**ASSIGNMENT:** Every line of the records that holds the word "date" should be copied out.

**DATA SHOWN:**
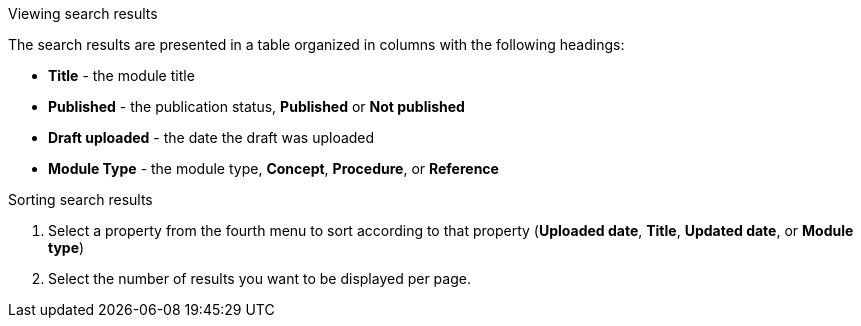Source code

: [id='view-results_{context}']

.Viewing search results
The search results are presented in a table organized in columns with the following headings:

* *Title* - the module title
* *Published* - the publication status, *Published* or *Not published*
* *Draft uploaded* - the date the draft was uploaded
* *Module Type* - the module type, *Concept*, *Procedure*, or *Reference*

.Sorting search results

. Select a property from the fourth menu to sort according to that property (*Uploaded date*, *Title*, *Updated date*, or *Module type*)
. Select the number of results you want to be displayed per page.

**ANSWER:**
* *Draft uploaded* - the date the draft was uploaded
. Select a property from the fourth menu to sort according to that property (*Uploaded date*, *Title*, *Updated date*, or *Module type*)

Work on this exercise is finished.